**ACTION ITEM**
Of all the entries below, retype only the lines from the one with "Re: Истинность догмато" through the one with "Санкт-Петербу", exactly as they appear.

**SUPPLIED DATA**
---*---

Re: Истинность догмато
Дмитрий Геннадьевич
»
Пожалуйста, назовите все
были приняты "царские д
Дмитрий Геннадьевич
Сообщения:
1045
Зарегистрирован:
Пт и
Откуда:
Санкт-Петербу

---*---

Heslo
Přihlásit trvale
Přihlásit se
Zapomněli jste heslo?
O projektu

---*---

**OUTPUT OF THE TASK**
Re: Истинность догмато
Дмитрий Геннадьевич
»
Пожалуйста, назовите все
были приняты "царские д
Дмитрий Геннадьевич
Сообщения:
1045
Зарегистрирован:
Пт и
Откуда:
Санкт-Петербу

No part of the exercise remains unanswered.